**WORK TO COMPLETE:**
What you return should be only the lines in the entries below between the one holding "verplichtingen uit de" and the one holding "FOTOS: Lo mejor del modelo brasileño Andros", ends included, with every picture left out.

╭─ EXCERPTED DATA

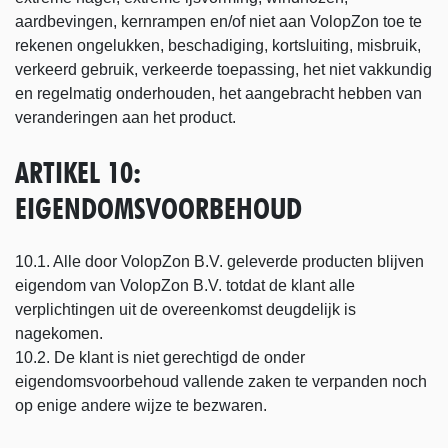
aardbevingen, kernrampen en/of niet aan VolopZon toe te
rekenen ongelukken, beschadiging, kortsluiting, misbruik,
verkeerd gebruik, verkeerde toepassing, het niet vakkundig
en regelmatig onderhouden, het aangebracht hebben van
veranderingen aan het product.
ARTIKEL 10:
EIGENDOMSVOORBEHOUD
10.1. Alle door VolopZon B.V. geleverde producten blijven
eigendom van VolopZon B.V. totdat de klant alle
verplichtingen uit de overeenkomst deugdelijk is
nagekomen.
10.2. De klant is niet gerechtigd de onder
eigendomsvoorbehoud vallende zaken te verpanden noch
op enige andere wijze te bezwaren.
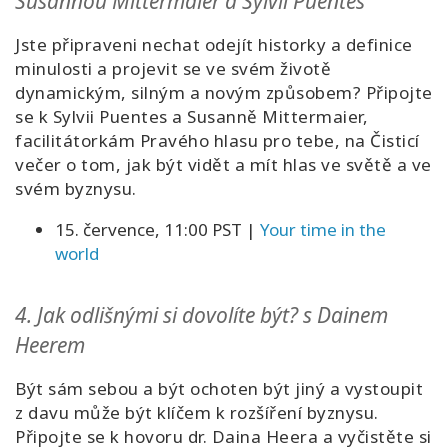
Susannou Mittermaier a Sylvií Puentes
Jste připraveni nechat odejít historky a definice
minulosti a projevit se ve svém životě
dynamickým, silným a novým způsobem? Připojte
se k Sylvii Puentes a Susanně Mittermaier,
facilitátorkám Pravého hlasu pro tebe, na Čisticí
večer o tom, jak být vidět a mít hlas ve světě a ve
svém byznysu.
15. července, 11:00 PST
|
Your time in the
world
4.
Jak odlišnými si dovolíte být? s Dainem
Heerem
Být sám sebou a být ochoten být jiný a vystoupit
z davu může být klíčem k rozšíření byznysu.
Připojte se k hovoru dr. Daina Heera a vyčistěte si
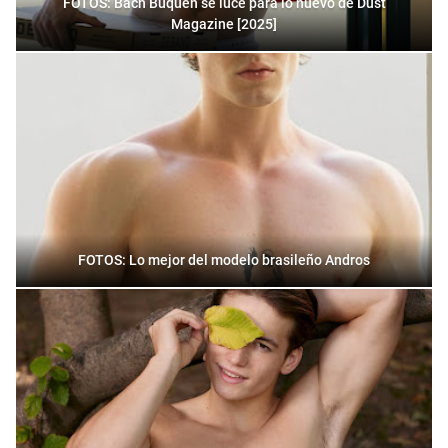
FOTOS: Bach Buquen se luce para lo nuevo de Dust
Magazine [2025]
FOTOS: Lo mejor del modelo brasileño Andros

╰─
╭─ EXCERPTED DATA

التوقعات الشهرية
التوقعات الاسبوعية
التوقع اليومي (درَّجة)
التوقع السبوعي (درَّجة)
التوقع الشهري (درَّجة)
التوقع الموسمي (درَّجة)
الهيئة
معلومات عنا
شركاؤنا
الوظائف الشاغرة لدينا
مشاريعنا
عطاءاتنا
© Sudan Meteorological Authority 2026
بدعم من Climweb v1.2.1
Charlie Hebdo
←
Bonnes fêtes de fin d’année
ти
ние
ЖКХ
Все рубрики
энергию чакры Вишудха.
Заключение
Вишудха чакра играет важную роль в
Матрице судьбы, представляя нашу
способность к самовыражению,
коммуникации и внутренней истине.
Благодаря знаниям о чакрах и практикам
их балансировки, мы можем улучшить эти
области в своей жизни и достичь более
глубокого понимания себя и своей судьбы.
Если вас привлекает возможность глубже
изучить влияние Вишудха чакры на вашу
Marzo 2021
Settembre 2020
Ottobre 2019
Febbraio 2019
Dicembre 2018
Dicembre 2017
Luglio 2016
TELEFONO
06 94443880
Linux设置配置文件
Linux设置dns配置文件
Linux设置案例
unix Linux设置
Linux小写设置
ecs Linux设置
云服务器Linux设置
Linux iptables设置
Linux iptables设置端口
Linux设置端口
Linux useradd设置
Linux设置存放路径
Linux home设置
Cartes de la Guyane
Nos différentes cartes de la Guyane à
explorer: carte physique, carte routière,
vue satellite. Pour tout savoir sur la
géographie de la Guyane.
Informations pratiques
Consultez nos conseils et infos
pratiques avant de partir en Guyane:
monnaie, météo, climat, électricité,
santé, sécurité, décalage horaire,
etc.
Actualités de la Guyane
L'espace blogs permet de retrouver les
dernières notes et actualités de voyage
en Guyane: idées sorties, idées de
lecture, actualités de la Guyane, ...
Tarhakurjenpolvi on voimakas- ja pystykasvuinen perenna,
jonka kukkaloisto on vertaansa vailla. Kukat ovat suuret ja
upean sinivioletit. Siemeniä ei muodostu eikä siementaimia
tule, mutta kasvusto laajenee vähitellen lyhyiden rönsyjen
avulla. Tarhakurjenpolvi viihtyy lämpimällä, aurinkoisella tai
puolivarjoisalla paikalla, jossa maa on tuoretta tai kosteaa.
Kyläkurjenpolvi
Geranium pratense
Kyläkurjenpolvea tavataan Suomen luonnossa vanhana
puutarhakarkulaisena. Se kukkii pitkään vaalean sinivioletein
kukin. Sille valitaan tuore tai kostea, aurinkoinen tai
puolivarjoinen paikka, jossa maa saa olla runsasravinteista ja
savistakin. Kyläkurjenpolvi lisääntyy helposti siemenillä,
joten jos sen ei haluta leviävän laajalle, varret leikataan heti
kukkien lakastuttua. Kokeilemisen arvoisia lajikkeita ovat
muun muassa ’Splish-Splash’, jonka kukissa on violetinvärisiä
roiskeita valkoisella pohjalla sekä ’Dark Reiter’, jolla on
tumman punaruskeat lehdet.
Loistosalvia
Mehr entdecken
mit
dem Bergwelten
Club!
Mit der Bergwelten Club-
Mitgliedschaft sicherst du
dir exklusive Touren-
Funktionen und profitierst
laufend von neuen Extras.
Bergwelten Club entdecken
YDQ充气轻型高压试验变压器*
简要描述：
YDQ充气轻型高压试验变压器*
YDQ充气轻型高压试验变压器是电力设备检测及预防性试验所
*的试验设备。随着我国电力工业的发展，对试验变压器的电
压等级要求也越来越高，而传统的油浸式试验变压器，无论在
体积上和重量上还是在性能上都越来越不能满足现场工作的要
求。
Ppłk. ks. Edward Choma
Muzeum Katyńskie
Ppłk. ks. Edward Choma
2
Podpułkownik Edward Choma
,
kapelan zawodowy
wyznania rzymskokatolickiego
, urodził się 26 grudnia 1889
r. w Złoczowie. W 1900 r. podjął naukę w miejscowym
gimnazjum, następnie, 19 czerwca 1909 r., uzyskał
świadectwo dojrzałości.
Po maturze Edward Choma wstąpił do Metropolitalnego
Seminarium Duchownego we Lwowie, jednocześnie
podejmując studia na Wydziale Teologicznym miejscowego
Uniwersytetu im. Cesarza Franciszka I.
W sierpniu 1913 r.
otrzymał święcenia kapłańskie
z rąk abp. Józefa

╰─

**RESPONSE AREA:**
verplichtingen uit de overeenkomst deugdelijk is
nagekomen.
10.2. De klant is niet gerechtigd de onder
eigendomsvoorbehoud vallende zaken te verpanden noch
op enige andere wijze te bezwaren.
Susannou Mittermaier a Sylvií Puentes
Jste připraveni nechat odejít historky a definice
minulosti a projevit se ve svém životě
dynamickým, silným a novým způsobem? Připojte
se k Sylvii Puentes a Susanně Mittermaier,
facilitátorkám Pravého hlasu pro tebe, na Čisticí
večer o tom, jak být vidět a mít hlas ve světě a ve
svém byznysu.
15. července, 11:00 PST
|
Your time in the
world
4.
Jak odlišnými si dovolíte být? s Dainem
Heerem
Být sám sebou a být ochoten být jiný a vystoupit
z davu může být klíčem k rozšíření byznysu.
Připojte se k hovoru dr. Daina Heera a vyčistěte si
FOTOS: Bach Buquen se luce para lo nuevo de Dust
Magazine [2025]
FOTOS: Lo mejor del modelo brasileño Andros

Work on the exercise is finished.